Il résulte des considérants que le recours, entièrement mal fondé, doit

être rejeté, ce qui entraîne la confirmation de la décision attaquée.

Le recourant, qui succombe, doit payer les frais de

justice, ainsi que des dépens au constructeur, représenté par un avocat (art.

49.

et 55 LPA-VD). La Commune de Nyon, qui a procédé sans l'assistance d'un mandataire,

n'a pas droit à des dépens.

Par

ces motifs

la Cour de droit administratif et public

du Tribunal cantonal

arrête:

I.

Le recours est rejeté.

II.

La décision de la Municipalité de Nyon du 11 mai 2015 est confirmée.

III.

Les frais de justice, arrêtés à 2'500 (deux mille cinq cents) francs,

sont mis à la charge d’Antoine Bich.

IV.

Une indemnité de 2'500 (deux mille cinq cents) francs, à payer à Alain

Huning à titre de dépens est mise à la charge d’Antoine Bich.

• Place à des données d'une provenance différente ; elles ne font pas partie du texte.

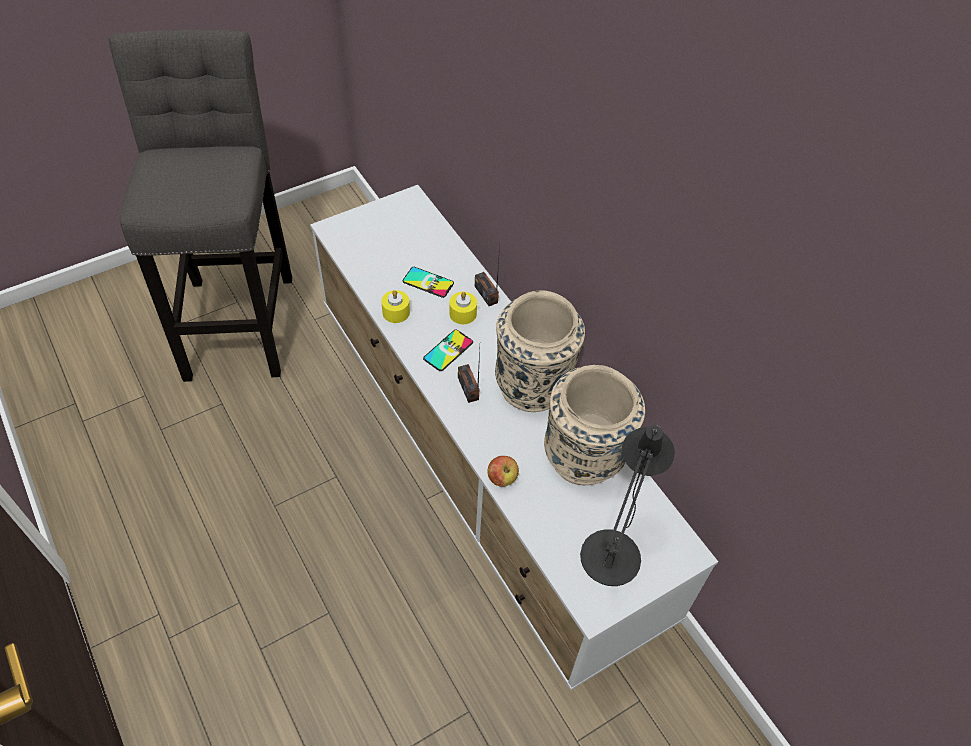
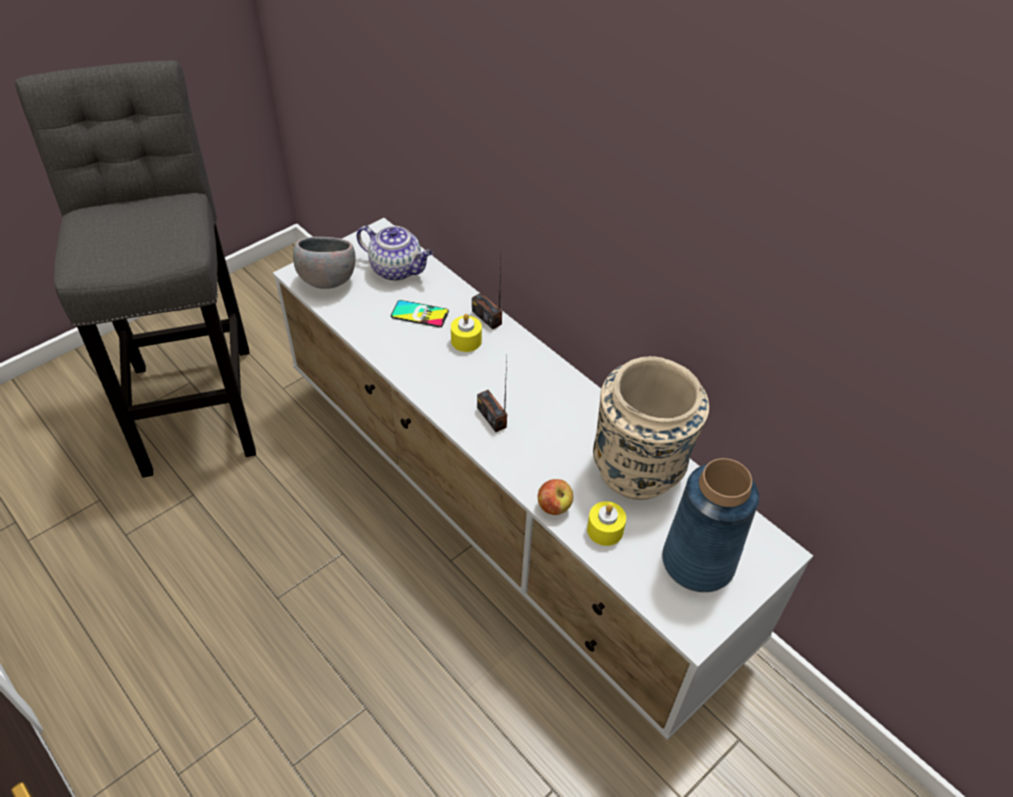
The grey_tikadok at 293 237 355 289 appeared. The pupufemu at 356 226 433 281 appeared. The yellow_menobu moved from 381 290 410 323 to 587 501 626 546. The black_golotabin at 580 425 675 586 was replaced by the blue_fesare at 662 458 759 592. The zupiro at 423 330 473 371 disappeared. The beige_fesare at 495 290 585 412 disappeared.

Lausanne, le 18 février 2016

Le président: La

greffière:

Le présent arrêt est communiqué aux destinataires de

l'avis d'envoi ci-joint.

Il peut faire l'objet, dans les trente jours suivant sa

notification, d'un recours au Tribunal fédéral. Le recours en matière de droit

public s'exerce aux conditions des articles 82 ss de la loi du 17 juin 2005 sur

le Tribunal fédéral (LTF - RS 173.110), le recours constitutionnel subsidiaire

à celles des articles 113 ss LTF. Le mémoire de recours doit être rédigé dans

une langue officielle, indiquer les conclusions, les motifs et les moyens de

preuve, et être signé. Les motifs doivent exposer succinctement en quoi l’acte

attaqué viole le droit. Les pièces invoquées comme moyens de preuve doivent

être jointes au mémoire, pour autant qu’elles soient en mains de la partie; il

en va de même de la décision attaquée.